The death of Rayshard Brooks has been ruled a homicide. The ruling came after dramatic video showed the incident that led to the police shooting in Atlanta. Brooks had failed several sobriety tests outside a Wendy's restaurant where he resisted arrest and ran away after seizing a police taser. An officer shot and killed him as he fled, pointing the taser in their direction.

Brooks' wife Tomika Miller said he wasn't dangerous.
"I didn't know I was going to wake up and my husband never coming home," she explained.

Protestors set fire to the Wendy's and Atlanta Police Chief Erika Shields resigned in the wake of the shooting. Police officer Garrett Rolfe was fired and another officer was suspended. 

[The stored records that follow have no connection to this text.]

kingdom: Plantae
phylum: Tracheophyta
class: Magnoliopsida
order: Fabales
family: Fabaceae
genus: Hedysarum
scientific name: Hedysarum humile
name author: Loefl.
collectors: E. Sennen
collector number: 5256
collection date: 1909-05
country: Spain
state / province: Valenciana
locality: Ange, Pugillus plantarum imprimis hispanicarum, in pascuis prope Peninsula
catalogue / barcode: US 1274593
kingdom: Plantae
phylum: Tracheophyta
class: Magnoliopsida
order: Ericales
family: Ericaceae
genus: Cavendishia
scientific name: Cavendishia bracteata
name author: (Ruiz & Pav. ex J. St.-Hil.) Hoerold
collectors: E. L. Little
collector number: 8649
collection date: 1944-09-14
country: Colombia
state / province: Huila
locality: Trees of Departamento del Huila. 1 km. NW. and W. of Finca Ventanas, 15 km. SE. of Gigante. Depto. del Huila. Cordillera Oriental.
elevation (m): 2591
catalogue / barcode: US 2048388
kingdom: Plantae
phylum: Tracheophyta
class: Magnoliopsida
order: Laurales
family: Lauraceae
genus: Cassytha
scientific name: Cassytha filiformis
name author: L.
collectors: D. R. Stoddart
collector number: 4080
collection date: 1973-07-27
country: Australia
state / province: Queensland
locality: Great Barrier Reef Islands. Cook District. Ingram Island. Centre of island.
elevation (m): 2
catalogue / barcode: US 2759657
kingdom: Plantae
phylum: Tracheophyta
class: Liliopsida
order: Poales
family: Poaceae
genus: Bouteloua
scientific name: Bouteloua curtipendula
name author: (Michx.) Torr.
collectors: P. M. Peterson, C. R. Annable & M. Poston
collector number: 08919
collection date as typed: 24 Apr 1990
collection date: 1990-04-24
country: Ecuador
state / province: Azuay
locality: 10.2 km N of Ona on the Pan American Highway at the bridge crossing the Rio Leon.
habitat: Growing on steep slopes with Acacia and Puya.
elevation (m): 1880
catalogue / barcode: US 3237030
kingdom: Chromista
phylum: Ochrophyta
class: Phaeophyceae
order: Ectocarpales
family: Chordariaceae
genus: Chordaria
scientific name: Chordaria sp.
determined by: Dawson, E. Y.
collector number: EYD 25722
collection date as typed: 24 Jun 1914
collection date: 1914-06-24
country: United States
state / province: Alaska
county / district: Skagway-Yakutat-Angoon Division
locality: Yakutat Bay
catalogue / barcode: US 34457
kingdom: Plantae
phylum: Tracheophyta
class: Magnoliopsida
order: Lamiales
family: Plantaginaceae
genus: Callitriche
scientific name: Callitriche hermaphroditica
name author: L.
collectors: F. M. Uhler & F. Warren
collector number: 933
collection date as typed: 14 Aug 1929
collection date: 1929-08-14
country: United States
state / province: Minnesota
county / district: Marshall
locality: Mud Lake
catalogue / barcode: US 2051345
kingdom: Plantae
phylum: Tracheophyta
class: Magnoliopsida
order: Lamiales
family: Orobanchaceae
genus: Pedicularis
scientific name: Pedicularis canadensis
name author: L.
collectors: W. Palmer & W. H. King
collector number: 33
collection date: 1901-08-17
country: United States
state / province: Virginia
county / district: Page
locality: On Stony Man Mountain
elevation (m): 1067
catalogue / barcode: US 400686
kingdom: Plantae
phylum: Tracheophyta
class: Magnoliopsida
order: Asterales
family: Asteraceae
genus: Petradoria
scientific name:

The Atlanta shooting gives a renewed sense of urgency to police reform legislation. Both congress and the president are expected to act this week.

Democrats are pushing to end qualified immunity which shields officers like Rolfe from civil lawsuits. 

"We have to ask ourselves as a society, do we want to have a nation where police officers do really awful things...not be held accountable to civil rights charges," said Senator Cory Booker (D) New Jersey.

But the president and other Republicans say qualified immunity is off the table. Senator Tim Scott called it a poison pill that will kill police reform legislation.

"We're going to have to find a path that helps us reduce misconduct within the officers and at the same time we know that any poison pill in legislation means we get nothing done," Scott explained. "That sends the wrong signal, perhaps the worst signal right now in America. "

Scott has been working on police reform for five years and Republicans have tasked him with drafting a proposal in the Senate. 

Key points are improved officer training and greater transparency when wrongdoing occurs. 

Also, Scott and others like Oklahoma Senator James Lankford support banning chokeholds.

"That is one of the things we should have engaged in a long time ago. Many departments around the country have already banned chokeholds. A lot of other departments are increasing that now," Lankford explained.

President Trump is expected to sign an executive order this week setting national standards for police. He agrees chokeholds should be banned except in certain situations where an officer's life may be under threat.

 "So, you have to be careful. With that being said, I think it would be a very good thing that generally speaking it should be ended," the president insisted.

Ben Carson--Trump's only black cabinet member said it's time for Americans to come together and calmly share
their multiple perspectives.

 "We have to stop putting everything into the arena of combat and let's see if we can find a way to work together because if we don't, we're doomed," Carson warned.

And there were some rays of hope, healing, and grace--"Amazing Grace" shared over the weekend in Nashville where Christians participated in an evangelistic outreach called "Awake Tennessee." They took to singing the popular hymn outside a nightclub on Broadway that was looted recently by rioters.